I just left the side of my friend who is dying. I doubt that he will last through the day.
I have done this so many times…visited someone in hospice, sitting in awkward silence as they breathe the raspy, rattling, uneven breath of one who is near the end. Is this the last one?…this one?…this one?
I spoke to him. Thanked him for his friendship. Reminded him that soon his agony will be over. And I prayed for him, asking that God take him soon. Then I just sat with him in silence, not knowing if he heard me, if his vacant eyes belied an understanding that wasn’t apparent. And I got up and left.
Can I tell you about him?
I don’t plan to mention his name or reveal his identity, unsure of the family’s wishes for privacy, but I do want you to know of him because he is the personification of the idea for which I have given my life. The idea: Each of us is uniquely called to a particular destiny in this world. One that is an expression of our life story, personality, skills and passions. One that quite literally changes the world and human beings in remarkable ways.
My friend lived with such a destiny.
He had, years ago, shifted his focus from acquisition to contribution, from building up his ego to shedding his ego. Somewhere along the way my friend had a fire lit in him for justice. He became perpetually focused on providing what he could for victims of injustice, for leveling the playing field for the underdog, the victimized, and the under-resourced. He went so far as to leverage his influence to create a coalition of parents, students and community leaders who would run an after-school program geared to enhancing academic growth and physical health.

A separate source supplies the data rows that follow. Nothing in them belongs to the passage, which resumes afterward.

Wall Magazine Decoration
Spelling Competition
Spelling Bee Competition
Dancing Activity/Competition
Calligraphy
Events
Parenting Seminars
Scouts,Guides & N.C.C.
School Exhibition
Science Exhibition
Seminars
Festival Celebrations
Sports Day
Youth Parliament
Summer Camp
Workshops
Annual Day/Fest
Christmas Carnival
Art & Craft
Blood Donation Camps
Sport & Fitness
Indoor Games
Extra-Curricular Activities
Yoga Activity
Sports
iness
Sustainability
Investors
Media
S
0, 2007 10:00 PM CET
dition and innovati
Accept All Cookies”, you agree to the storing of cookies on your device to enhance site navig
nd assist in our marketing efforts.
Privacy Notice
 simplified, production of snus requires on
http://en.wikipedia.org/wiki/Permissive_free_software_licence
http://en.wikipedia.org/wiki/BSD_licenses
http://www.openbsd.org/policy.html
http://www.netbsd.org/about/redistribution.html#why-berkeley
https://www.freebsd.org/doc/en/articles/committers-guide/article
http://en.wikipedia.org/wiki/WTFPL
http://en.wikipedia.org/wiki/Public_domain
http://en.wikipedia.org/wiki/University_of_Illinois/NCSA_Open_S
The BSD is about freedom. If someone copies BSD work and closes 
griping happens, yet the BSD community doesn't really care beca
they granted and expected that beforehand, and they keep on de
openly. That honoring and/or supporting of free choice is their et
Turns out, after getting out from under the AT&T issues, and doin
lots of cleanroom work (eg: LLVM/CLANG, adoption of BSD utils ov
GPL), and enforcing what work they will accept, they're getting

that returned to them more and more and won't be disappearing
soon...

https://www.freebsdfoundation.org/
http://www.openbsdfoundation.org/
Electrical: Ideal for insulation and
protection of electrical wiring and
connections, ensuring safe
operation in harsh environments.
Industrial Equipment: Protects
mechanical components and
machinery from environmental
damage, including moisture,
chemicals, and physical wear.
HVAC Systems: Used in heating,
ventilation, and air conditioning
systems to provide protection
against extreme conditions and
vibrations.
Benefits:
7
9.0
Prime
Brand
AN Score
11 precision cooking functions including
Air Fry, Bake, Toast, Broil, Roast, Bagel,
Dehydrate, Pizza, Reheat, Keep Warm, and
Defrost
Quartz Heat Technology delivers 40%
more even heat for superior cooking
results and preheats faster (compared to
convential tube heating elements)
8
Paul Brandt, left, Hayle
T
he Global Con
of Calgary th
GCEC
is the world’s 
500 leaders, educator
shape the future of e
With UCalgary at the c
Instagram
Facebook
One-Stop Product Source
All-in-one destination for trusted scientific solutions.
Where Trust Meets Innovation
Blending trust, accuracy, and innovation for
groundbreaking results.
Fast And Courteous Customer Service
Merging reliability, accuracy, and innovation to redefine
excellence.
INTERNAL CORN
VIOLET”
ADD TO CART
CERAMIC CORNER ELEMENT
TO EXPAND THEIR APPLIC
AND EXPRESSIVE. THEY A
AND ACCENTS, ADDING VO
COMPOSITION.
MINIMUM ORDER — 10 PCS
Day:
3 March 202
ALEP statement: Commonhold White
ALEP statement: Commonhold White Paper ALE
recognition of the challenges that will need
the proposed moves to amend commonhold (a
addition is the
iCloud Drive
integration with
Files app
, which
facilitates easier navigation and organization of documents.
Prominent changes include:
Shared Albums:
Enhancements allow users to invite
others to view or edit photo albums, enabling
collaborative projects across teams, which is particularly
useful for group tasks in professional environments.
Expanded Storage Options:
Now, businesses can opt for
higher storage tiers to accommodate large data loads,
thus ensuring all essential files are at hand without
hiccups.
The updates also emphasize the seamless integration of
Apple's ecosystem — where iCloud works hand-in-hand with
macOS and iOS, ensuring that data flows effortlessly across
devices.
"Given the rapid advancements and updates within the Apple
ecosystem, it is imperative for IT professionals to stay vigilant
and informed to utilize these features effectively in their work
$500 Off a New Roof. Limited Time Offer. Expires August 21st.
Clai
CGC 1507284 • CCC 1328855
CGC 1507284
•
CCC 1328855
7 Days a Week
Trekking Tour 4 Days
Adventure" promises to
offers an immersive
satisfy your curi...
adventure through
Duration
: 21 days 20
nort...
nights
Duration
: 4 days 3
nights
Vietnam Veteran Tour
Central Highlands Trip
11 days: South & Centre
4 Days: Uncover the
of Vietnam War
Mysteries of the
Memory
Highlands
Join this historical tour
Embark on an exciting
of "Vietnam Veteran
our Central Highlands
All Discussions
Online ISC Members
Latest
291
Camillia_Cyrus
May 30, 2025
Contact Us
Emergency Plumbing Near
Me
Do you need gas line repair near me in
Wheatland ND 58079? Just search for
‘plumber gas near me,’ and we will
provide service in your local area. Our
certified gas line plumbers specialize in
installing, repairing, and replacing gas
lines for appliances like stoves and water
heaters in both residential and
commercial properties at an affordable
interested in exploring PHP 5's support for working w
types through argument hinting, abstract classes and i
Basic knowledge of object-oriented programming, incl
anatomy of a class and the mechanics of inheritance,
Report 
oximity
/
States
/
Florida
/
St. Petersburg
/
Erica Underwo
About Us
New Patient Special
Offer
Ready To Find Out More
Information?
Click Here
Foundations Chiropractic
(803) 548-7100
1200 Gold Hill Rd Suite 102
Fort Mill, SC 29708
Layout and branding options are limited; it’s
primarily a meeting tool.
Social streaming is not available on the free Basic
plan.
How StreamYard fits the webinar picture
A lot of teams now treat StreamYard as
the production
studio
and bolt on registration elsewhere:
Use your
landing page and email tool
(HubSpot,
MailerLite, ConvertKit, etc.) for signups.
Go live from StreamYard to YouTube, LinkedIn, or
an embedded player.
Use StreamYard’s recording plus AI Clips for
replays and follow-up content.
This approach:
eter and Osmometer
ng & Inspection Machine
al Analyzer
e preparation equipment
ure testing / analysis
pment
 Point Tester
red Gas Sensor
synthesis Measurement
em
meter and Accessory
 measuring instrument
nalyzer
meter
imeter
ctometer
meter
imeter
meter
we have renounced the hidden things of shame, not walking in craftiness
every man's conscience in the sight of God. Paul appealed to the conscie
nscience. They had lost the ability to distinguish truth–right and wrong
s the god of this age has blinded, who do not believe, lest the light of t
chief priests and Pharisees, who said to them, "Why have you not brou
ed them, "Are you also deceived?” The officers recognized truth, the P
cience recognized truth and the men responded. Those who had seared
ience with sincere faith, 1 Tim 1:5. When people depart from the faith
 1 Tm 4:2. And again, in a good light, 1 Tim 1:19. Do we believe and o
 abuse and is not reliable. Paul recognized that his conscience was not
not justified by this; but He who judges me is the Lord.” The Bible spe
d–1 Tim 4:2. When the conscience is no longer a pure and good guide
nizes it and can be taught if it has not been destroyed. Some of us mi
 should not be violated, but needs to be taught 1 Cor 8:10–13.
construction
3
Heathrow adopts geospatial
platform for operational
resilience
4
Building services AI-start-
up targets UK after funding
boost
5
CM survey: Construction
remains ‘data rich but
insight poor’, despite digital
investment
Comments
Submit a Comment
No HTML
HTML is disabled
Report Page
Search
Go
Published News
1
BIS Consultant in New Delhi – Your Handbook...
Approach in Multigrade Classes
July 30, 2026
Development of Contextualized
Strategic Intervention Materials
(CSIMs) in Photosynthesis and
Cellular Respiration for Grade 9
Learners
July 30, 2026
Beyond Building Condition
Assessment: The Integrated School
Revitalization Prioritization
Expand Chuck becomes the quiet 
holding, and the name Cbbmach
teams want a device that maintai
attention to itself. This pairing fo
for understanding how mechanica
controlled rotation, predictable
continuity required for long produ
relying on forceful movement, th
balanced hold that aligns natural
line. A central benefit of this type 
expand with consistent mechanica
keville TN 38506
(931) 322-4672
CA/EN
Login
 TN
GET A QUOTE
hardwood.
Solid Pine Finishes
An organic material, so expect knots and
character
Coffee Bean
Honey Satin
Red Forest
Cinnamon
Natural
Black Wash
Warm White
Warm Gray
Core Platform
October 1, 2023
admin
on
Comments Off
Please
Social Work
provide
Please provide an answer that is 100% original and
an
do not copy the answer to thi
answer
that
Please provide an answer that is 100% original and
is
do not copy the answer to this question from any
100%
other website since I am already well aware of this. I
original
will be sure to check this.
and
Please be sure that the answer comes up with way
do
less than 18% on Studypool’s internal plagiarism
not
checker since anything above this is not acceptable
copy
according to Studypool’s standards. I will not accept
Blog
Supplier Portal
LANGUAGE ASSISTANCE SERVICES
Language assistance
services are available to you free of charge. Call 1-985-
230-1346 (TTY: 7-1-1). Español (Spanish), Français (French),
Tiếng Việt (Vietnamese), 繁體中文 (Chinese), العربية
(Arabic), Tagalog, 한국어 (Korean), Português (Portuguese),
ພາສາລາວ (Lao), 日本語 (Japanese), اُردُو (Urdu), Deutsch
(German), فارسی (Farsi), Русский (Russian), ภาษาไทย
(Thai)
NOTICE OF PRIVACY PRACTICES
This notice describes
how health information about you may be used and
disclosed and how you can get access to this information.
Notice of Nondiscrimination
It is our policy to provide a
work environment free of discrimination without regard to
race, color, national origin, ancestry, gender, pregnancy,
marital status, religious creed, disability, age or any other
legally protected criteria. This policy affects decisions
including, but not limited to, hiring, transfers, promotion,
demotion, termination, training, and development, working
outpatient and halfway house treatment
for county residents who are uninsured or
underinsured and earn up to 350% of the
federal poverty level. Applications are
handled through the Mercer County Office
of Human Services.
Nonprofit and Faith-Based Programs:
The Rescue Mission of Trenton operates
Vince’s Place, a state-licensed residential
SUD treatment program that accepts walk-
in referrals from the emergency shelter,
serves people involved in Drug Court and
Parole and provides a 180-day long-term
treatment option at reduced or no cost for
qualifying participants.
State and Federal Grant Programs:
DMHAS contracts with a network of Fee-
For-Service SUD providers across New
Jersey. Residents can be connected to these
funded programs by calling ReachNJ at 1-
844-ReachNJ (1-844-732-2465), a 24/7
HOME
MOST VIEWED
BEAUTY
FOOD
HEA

What he did sacrificially for his own family is awe inspiring and, again, for their privacy’s sake will be left to be told in the future. It makes me shake my head in wonder.
Then there is what he did for me and, I assume, countless others who called him friend. He listened to me. I would find myself talking too much when I was with him, not realizing until later that was the way he designed it. Lunch was a listening session for him. He paid attention to me and he remembered.
“How did your daughter’s move go?”
“Is your grandson feeling better?”
“Tell me about the conference you taught last month.”
And he gently but relentlessly persisted in his inquiry via text and email. I felt known. I felt important. I felt loved. This was a dear man who had discovered the “further and fantastic journey” of a life lived with a driving sense of calling. And what a life it was.
I wasn’t planning to write this today, but with every mile I drove on my way home I felt compelled to tell you about him. And I will tell his story to hundreds of college undergrads just beginning their journey, and the many middle-aged folks I meet who are struggling with disillusionment, and the retirees wondering how to land the plane with grace and meaning.
My friend had a why to live for. You can too.